Uma advogada residente no bairro da Campina, que também prefere não ser identificada, já foi vítima de pelo menos três ações de bandidos desde 2006 – todas no centro da cidade. A primeira foi um sequestro relâmpago, na Campina. “Estava na esquina da Arcipreste Manoel Teodoro com a Gama Abreu, perto da Praça da República, quando um homem se jogou no meu carro, que estava quase parado. Disse que eu o tinha atropelado, que era estivador e não ia conseguir trabalhar pois seu corpo doía. Ingenuamente, abri a porta do carro para ajudá-lo. Ele me empurrou para dentro, pôs uma chave de fenda na minha garganta e me mandou dirigir. Fui até a Almirante Barroso”, conta.

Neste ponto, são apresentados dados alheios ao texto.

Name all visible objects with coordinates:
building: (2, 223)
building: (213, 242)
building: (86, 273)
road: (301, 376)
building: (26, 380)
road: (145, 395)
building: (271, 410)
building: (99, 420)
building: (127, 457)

“Ele puxou meu brinco, doeu muito. Comecei a gritar e falar um monte de coisa para ele, sem pensar no perigo. A sorte foi que um cobrador de ônibus viu a movimentação dentro do meu carro, que não tinha película, já na esquina da Almirante Barroso com a Antônio Baena, e o cara fugiu. Nem imagino o que ele queria fazer comigo”, diz a advogada. De lá para cá, ela foi alvo de dois assaltos: no mais recente, um homem tentou puxar seu cordão na avenida Presidente Vargas, em plena hora do rush. No outro, teve um revólver apontado contra sua cabeça e a bolsa roubada. Ela estava acompanhada de uma amiga e tinha acabado de sair de um bar na rua Benjamin Constant, próximo à Brás de Aguiar, por volta de 3h. “Foi de madrugada, mas em uma área que se acreditava ser segura”, diz. Hoje, a jovem diz tomar cuidados especiais para sair de casa.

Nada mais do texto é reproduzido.